The Great Fig Debate of 2013

Wednesday is trash day in our neighborhood.  This morning, after 8 years of being Evans’ mother, he decides to pose the, “Do you know why I am scared of the trash trucks?” question to me as I am backing out of the driveway.

“Evans, you are NOT afraid of trash trucks.  You have never been afraid of the trash trucks.  But, why don’t you go ahead and tell me what brought on this sudden fear of them, eh?”  At this point, I have put the truck back into the ‘PARK’ position as I know that this is going to warrant a level of patience that I don’t have to give while driving.

“It’s the spikes that are on the tires.”

“The spikes.  On. The. Tires.  Like, the TREAD? Like that is on my PRIUS?”

And, this is where Morgan pipes up and things get really interesting.

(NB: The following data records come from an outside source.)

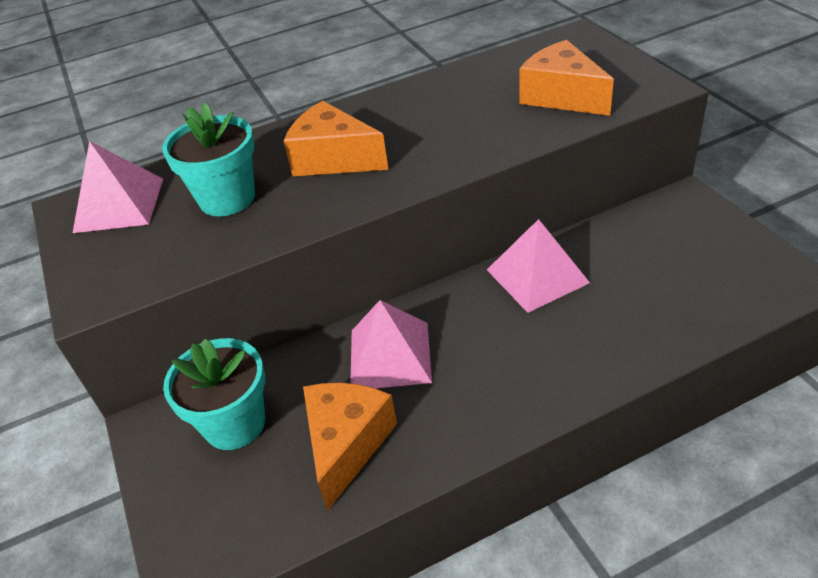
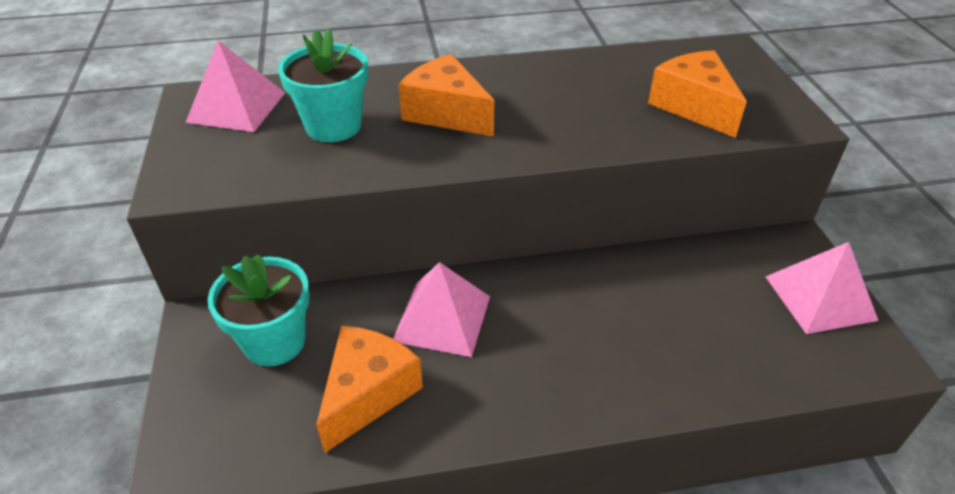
camera: 10 degrees right, 0 degrees up
pink pyramid [487,219,590,313] -> pink pyramid moved to [766,242,878,334]

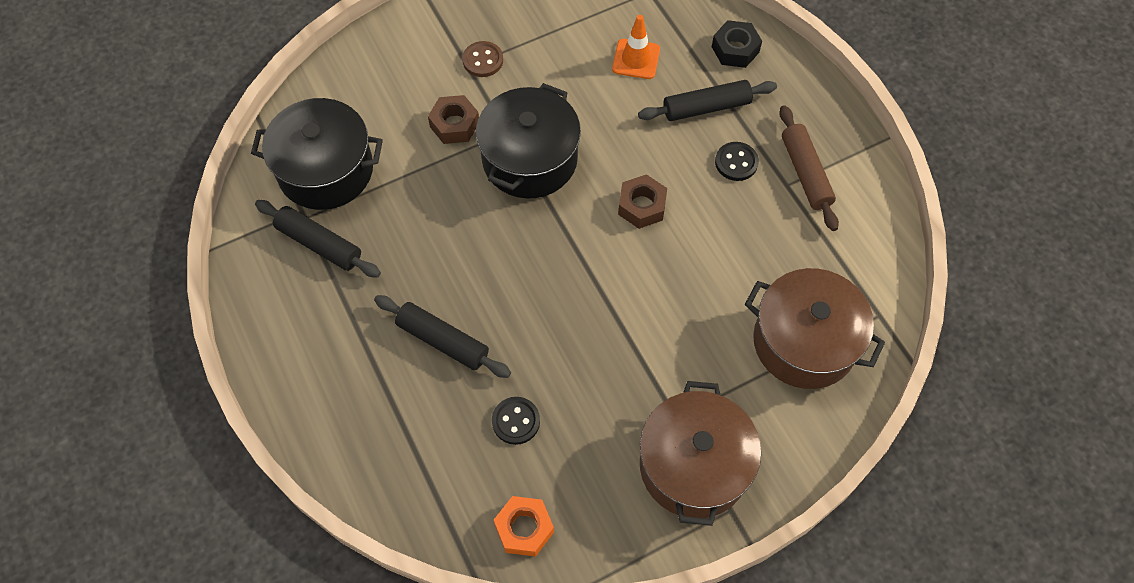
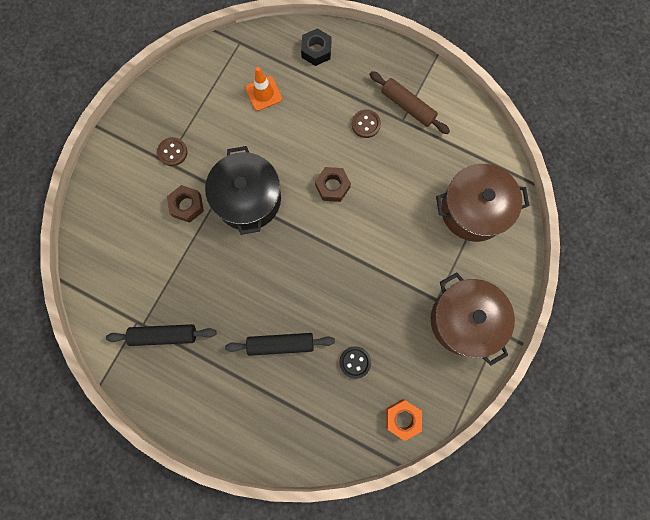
camera: 35 degrees left, 15 degrees up
black pot [251,98,383,210] -> none
black rolling pin [638,80,777,121] -> none
black button [715,142,759,181] -> brown button [352,109,381,138]

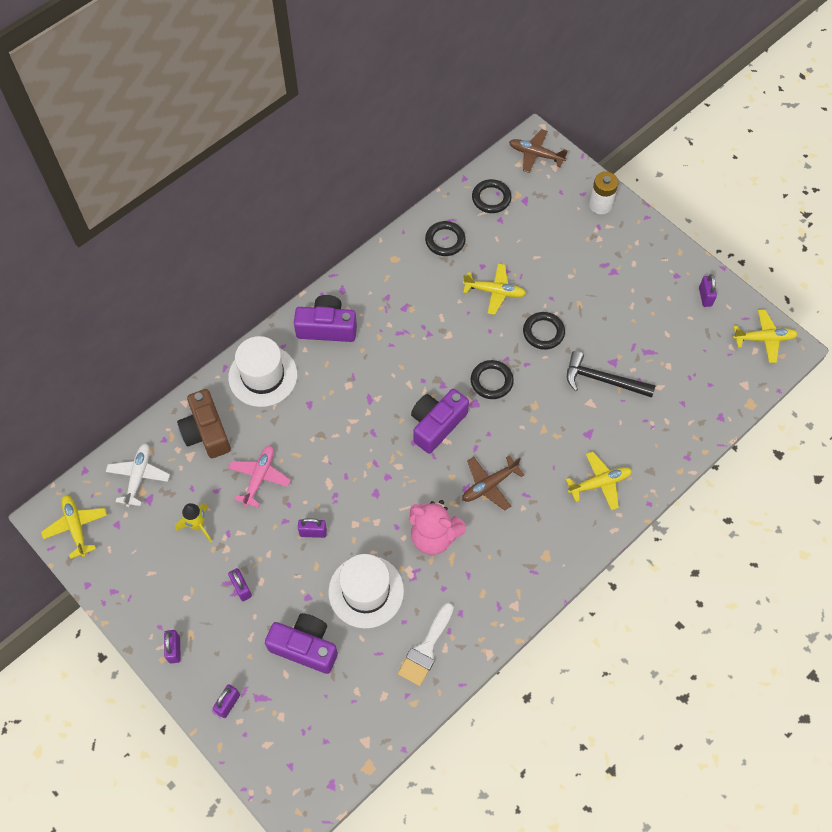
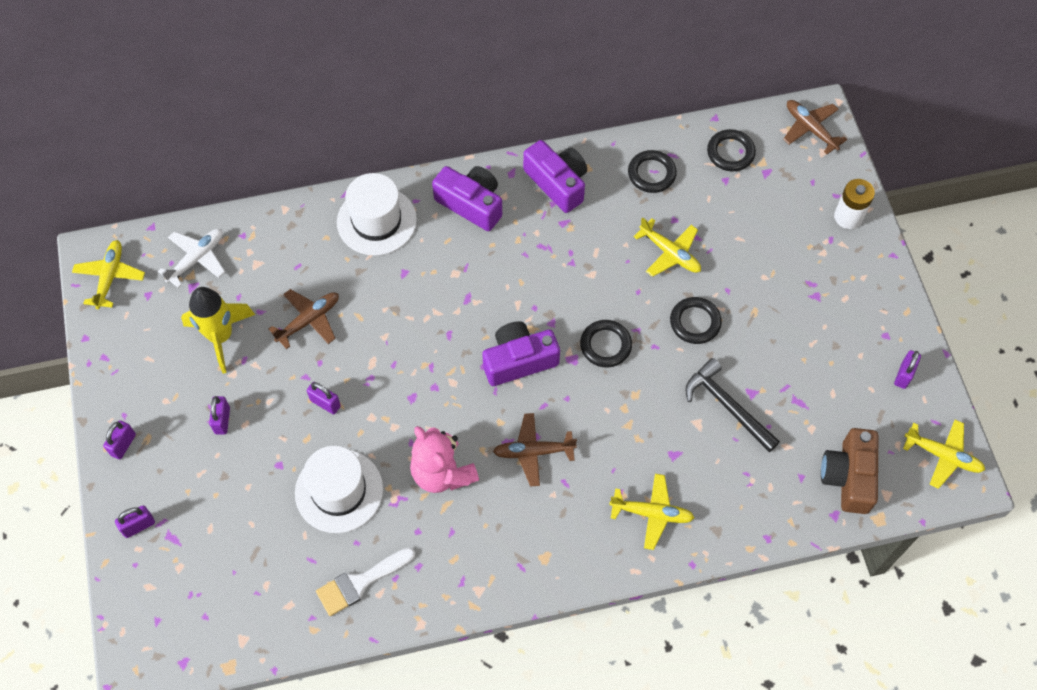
camera: 30 degrees right, 0 degrees up
yellow rocket [175,503,212,543] -> yellow rocket [181,287,255,374], size x1.60
brown camera [177,389,231,458] -> brown camera moved to [821,428,878,514]
pink plane [228,445,291,508] -> brown plane [269,289,339,349]
purple camera [265,614,338,674] -> purple camera moved to [523,140,587,213]

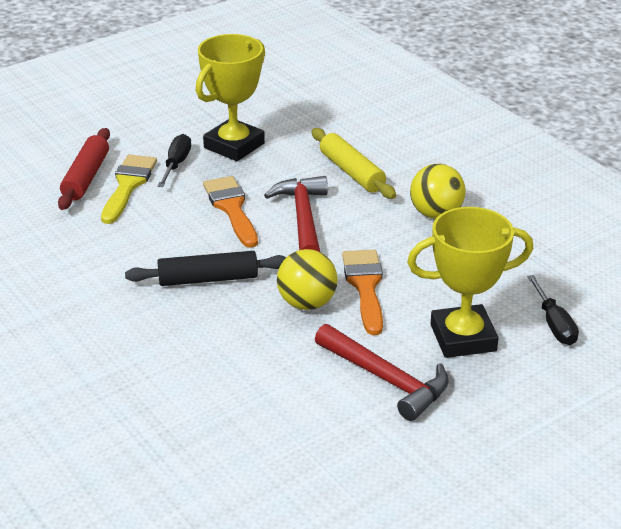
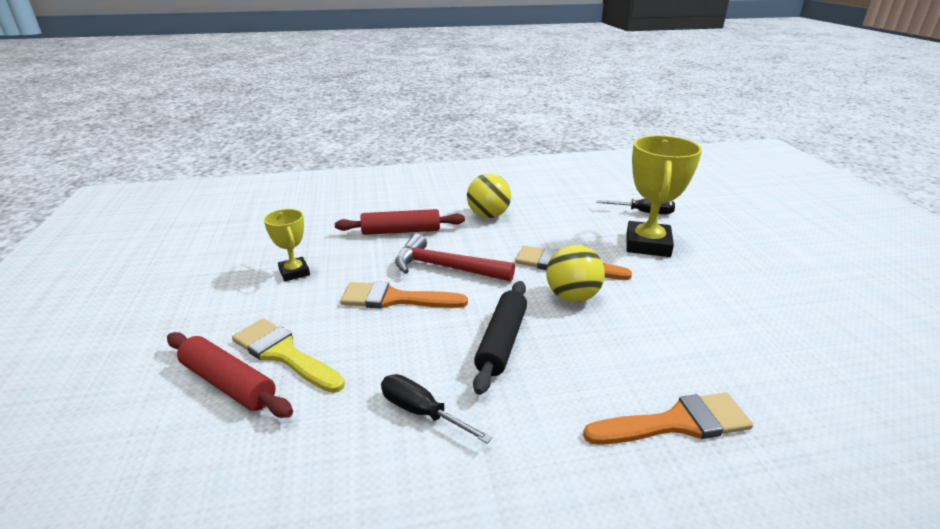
camera: 65 degrees left, 5 degrees down
black screwdriver [157,134,191,187] -> black screwdriver moved to [381,374,492,444]
yellow trophy [196,34,265,161] -> yellow trophy [264,209,310,281], size x0.56
yellow rolling pin [312,128,396,199] -> red rolling pin [335,209,465,235]
red hammer [315,324,449,421] -> none
none -> orange brush [583,392,753,445]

“Yeah, those and the claw things that pick up the cans that can pick us up and then we would have to go live in the trash dump.  And then, we would have to try and survive on what we could find in the trash that other people put in their trash.”

Evans: “Yeah. And, we would have to survive on things like, dead rats.  And, maggots.  And, and, GRUBS.”

Morgan: “Oh, what are grubs? But, maybe I could find my fig bar.  But, not the red one, the blue one is blueberry but the purple one has more figs in it.”

Evans:  “You wouldn’t be able to find your fig bar, Morgan.  That’s stupid.  Fig bars aren’t in the dump.  Those aren’t the kind of snack, it’s too small.  That is what people eat and then throw the wrapper away.”

Morgan:   “Well, what if they were some purple fig bars that went bad?” 

Evans:  “You couldn’t eat those if they went bad, duh…”

Morgan:  “But, ….”


Never fucking mind that they were discussing ways to survive in a trash dump.  I dropped them off and came home.